A day after blistering heat caused mayhem and meltdowns at Melbourne Park, normal service resumed as a cool change brought relief for players, ⁠fans and tournament schedulers.

Two-time champion and title favourite Sabalenka was first out, seeing off Canada’s 19-year-old talent Victoria Mboko 6-1, ​7-6(1) in a match of two halves.

The Belarusian was at her irrepressible best as she crushed the teen ‍in a 31-minute opening set and raced to a 4-1 lead in the second before Mboko produced a thrilling fightback.

Breaking Sabalenka twice on the way to a 6-5 lead, Mboko then hit a brick wall as the Belarusian raised her game to notch a 20th successive tiebreak win at Grand Slams.

“It’s incredible ‍to see these kids ⁠coming up on tour,” said world number one Sabalenka, who has now booked 13 successive Grand Slam quarterfinals.

“She pushed me really hard today.”

Having taken down one young gun, Sabalenka gets a shot at another in the quarters against 18-year-old American Iva Jovic, who thrashed Kazakh veteran Yulia Putintseva 6-0, 6-1 at John Cain Arena, two days after dumping out seventh-seeded Jasmine Paolini.

Jovic is the youngest player to reach the women’s quarterfinals at the Australian Open without dropping a set since Venus Williams in 1998.

The men’s tournament has seen few surprises of the magnitude of Mboko and Jovic with the last 16 shut out by seeded players for the first time at any Grand Slam in the professional era.

Top-seeded Alcaraz did his bit ​in preserving the status quo despite facing arguably his toughest test of this tournament against 19th-seeded ‌Paul, a semifinalist in 2023.

For all of Paul’s credentials, Alcaraz appeared in cruise control in a 7-6(6), 6-4, 7-5 win in the afternoon sun at Rod Laver Arena.

Once a stubborn matchup for Alcaraz, Paul has now lost on three Grand Slam surfaces to the Spaniard after last year’s quarterfinal thrashing at the French Open ‌and his 2024 loss at Wimbledon.

“I guess the way that I would describe it is, you know, he kind of, like, suffocates you in a way,” Paul said of Alcaraz.

“He makes you feel ‌like you have no time.”

Two-time Grand Slam champion Gauff saw three match points slip through her fingers before prevailing in a proper scrap against 19th-seeded Muchova, a former semifinalist.

Gauff emerged the winner with a 6-1, 3-6, ‍6-3 scoreline.

“She definitely elevated her game, and I thought I was ‌sometimes a bit passive,” said Gauff, who will meet the winner of the match between Elina Svitolina and Mirra Andreeva in the quarters.

“I am really happy to get through this one today.

“I think today I didn’t panic. … I knew I just had to capitalise on those chances in the ‍third set, and I did that.”

Later in the day, last ‌year’s runner-up Alexander Zverev stayed on track in his bid for ‍an elusive maiden Grand ‍Slam title, beating Francisco Cerundolo 6-2, 6-4, 6-4 to reach the quarterfinals.

The 28-year-old German has lost all three Grand Slam title clashes he has contested, including last year’s final to Jannik Sinner at ⁠Melbourne Park, and has flown under the radar this time as he seeks another opportunity.

“I’m ​very happy with the match and the performance.

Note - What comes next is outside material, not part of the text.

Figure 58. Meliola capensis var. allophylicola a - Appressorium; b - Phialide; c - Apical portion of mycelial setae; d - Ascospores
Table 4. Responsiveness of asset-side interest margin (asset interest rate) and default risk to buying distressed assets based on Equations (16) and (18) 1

Really happy to be ‍back in the quarterfinals,” Zverev said on court, dodging a question on whether he is playing his best tennis.

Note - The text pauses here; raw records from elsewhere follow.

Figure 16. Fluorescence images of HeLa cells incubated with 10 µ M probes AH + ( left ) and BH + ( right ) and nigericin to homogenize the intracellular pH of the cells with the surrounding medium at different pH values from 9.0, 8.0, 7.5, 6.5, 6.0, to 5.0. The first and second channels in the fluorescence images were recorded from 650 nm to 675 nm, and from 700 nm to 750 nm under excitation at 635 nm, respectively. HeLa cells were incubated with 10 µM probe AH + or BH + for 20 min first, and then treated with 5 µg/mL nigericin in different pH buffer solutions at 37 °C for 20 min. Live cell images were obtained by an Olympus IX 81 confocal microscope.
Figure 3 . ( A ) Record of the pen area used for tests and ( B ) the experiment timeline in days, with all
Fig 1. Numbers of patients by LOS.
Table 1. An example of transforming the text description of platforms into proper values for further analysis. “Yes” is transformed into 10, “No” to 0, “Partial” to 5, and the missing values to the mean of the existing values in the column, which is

“I don’t want to jinx it. I’ll keep my mouth shut. But you have to play at ‍a high level ⁠to reach the quarterfinals. I hope to continue the same way.”

Zverev will face American Tien, who overcame a nosebleed ‍in the ‍opening set to school Medvedev 6-4, 6-0, 6-3 in a late session.

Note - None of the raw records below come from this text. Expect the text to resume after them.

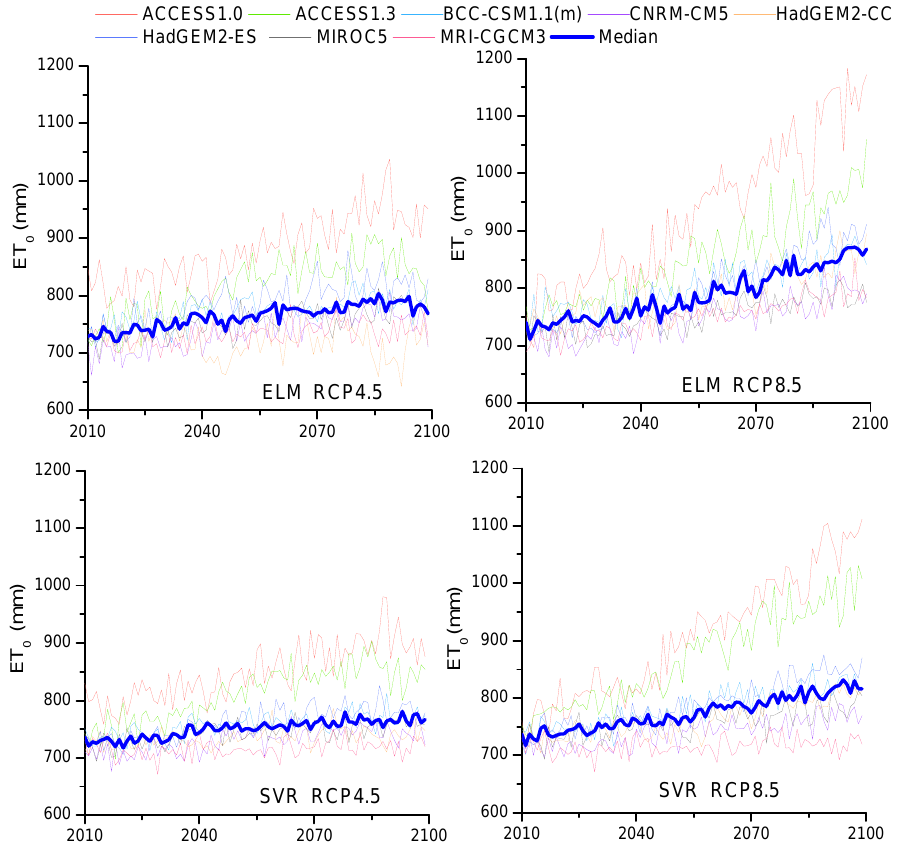
Figure 7. Results of future ET 0 projection derived from GCM outputs under the RCP4.5 and RCP8.5 scenarios.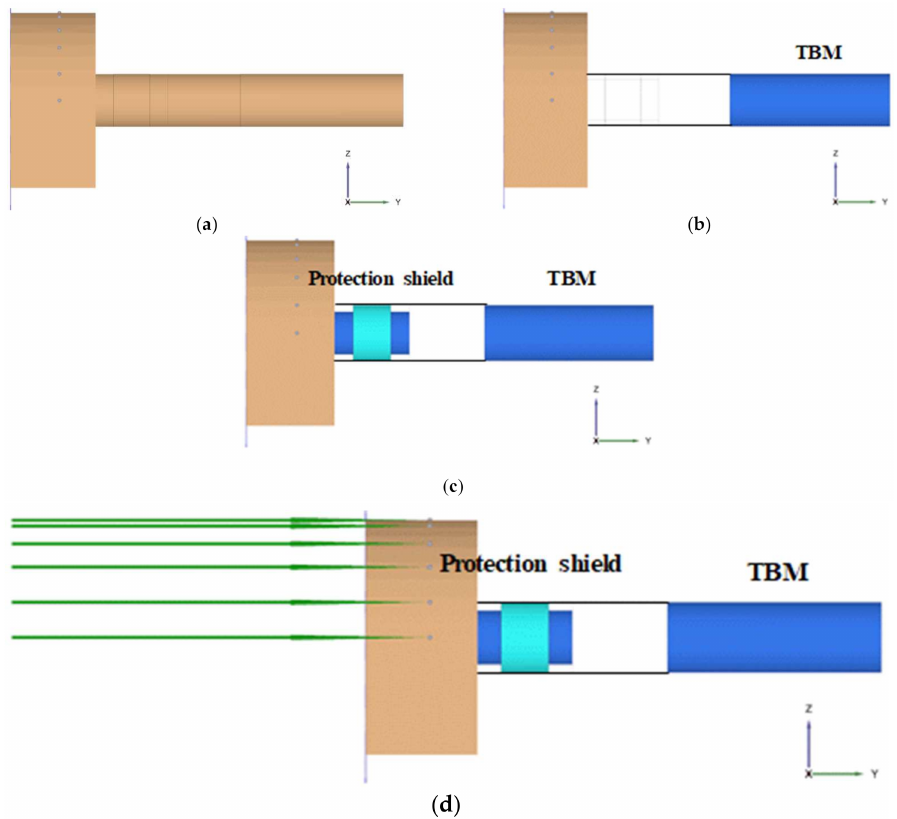
Figure 6. Numerical analysis (construction stage): ( a ) initial stage, ( b ) TBM excavation, ( c ) installation of protection shields, and ( d ) NATM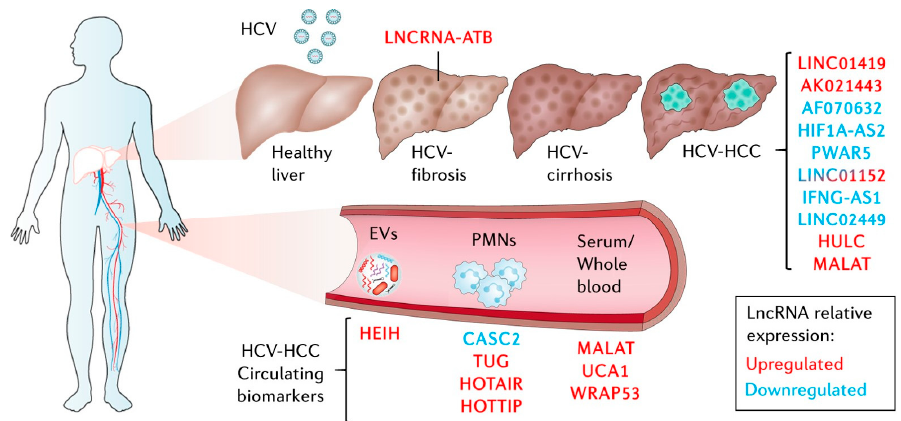
Figure 3. LncRNAs deregulated in HCV-hepatocellular carcinoma (HCC) in tumor samples and cell studies or as circulating biomarkers in liquid biopsies. EVs: extracellular vesicles, PMNs: polymorphonuclear leukocytes. See text for details.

Tien ‍upset Medvedev in the second round at the Australian Open last year in an epic five-setter that lasted ‍nearly five ⁠hours, but this time, he wrapped up the contest in just an hour and 42 minutes on Margaret Court Arena.

Tien took a medical timeout 10 minutes into the fourth-round encounter as ​he stuffed tissues up his ‌nose, but that did little to stop his dominance on court as he left Medvedev looking utterly lost ‌on numerous rallies.

Medvedev had said he did not like playing ‌Tien after a trilogy of ⁠matches that went the distance last year, and the 20-year-old proved him right with a clinical performance ‌that included 33 winners.